Hunt For The Wilderpeople is a delightfully honest and funny film from rising star, writer-director Taika Waititi. Martin Carr reviews one of the best films of 2016…
There is an honesty to the humour here which shines through immediately disarming all comers. Segmented using on-screen chapter headings, the comedy is character driven, observational and cuttingly dry. Sam Neill, Julian Dennsion and Rima Te Wiata as Hec, Ricky and Bella create an easy on-screen chemistry, giving the film warmth and accessibility despite curveball dialogue, genre defying structure and laid back pacing.
Veteran director and writer Taika Waititi has adapted Barry Crump’s Wild Pork and Watercress into something uniquely uplifting, defiantly derivative and at certain points laugh out loud funny. Dennison is a natural, bringing innocence, warmth and awareness to a character at odds with the world and those around him, while Sam Neill’s skill for comic timing and deadpan delivery is a revelation, working off and alongside both Dennison and Te Wiata’s Bella to forge an honest on screen relationship. Rachel House’s Paula is the perfect foil as a hard edged, intelligently incompetent child support worker, mixing pop culture references badly, delivering intentionally clichéd dialogue with savage self-awareness and stealing every scene she turns up in.

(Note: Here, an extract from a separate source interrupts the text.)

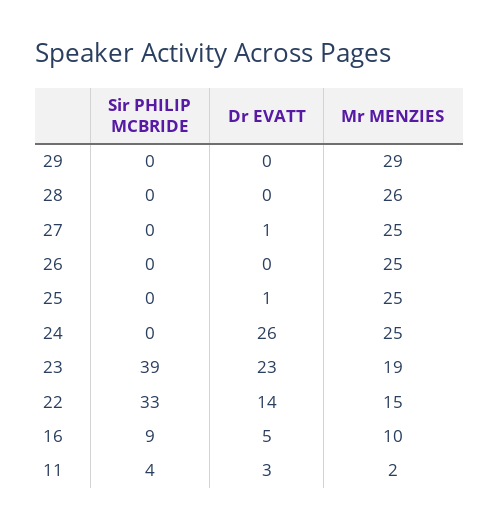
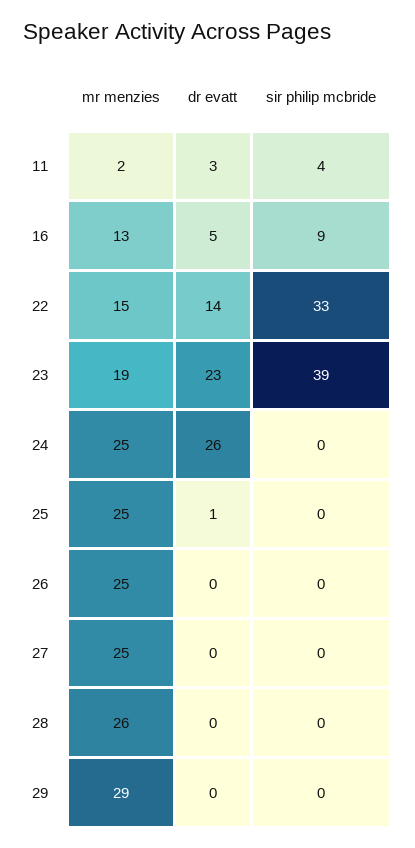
Dr EVATT, 27: 1 -> 0
Mr MENZIES, 16: 10 -> 13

Similar in tone to What We Did In The Shadows, Hunt For The Wilderpeople feels ever so slightly removed from reality both in characterisation and structure. Incorporating a world of social media obsessives which sensationalise human interest stories and misinterpret cross generational relationships for tabloid taglines. There is an understated dark edge to this humour drawn from the juxtaposition of dialogue, circumstance and situation, which scores points but never resorts to condescension.

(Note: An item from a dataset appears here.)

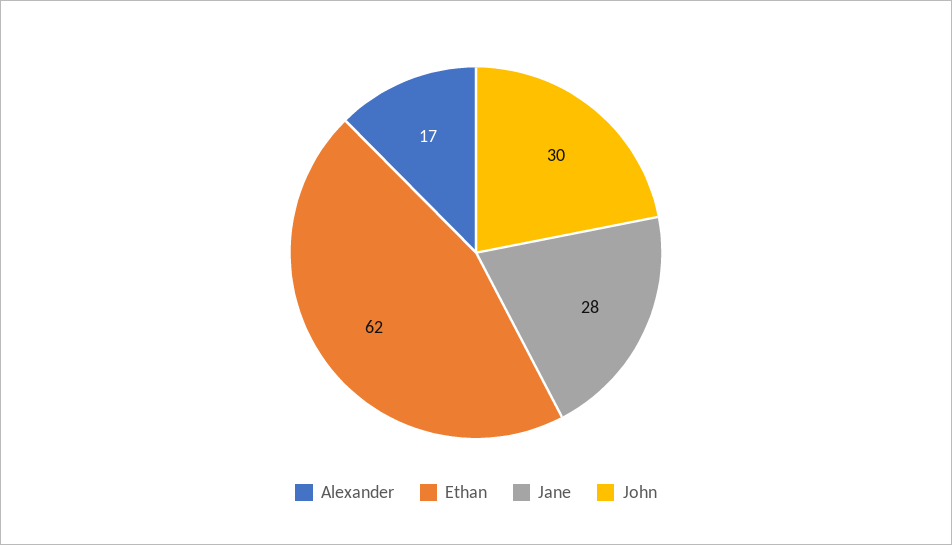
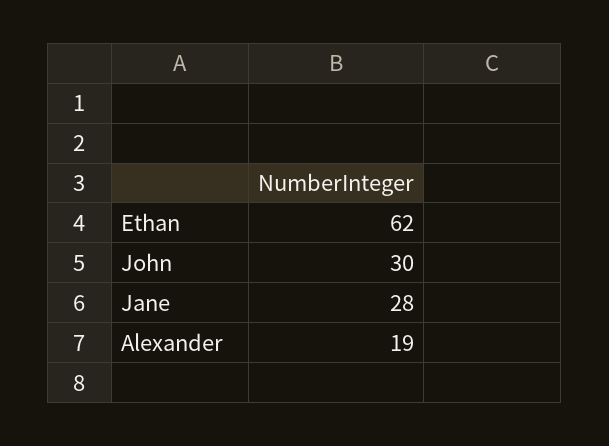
Alexander: 17 -> 19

By casting a relative unknown on the one hand and against type on the other, the film gives us something few others have managed to deliver: a painfully funny portrait of quirkiness laced with love, jokes which are really funny and characters which tap into something real. Skilfully skating a fine line between old fashioned opposites attract storytelling and up to date, cutting edge relevance in a world where little remains mysterious, it is little wonder that a combination of big box office and Sundance plaudits propelled Waititi onto the Marvel radar.
If he can translate even a small amount of that freshness into Ragnarok then it may give Marvel back what I feel it has been missing. Namely a fresh pair of eyes to breathe innocence and wonder back into the huge sandbox which this universe has become. With his short What Thor Was Doing During Captain America: Civic War, there is clear evidence that all concerned have warmed to his approach. Incorporating off-the-wall references, left of centre character beats and painfully awkward dialogue scenes, it represents a perfect entre proving Waititi has remained unchanged by the Marvel machine.
As for Hunt For The Wilderpeople, it remains unique. An example of originality a million miles away from Marvel in which the world of Ricky Baker reigns supreme. Take two hours to sit down and invest in Uncle Hec and Auntie Bella to be reminded what feel good feels like.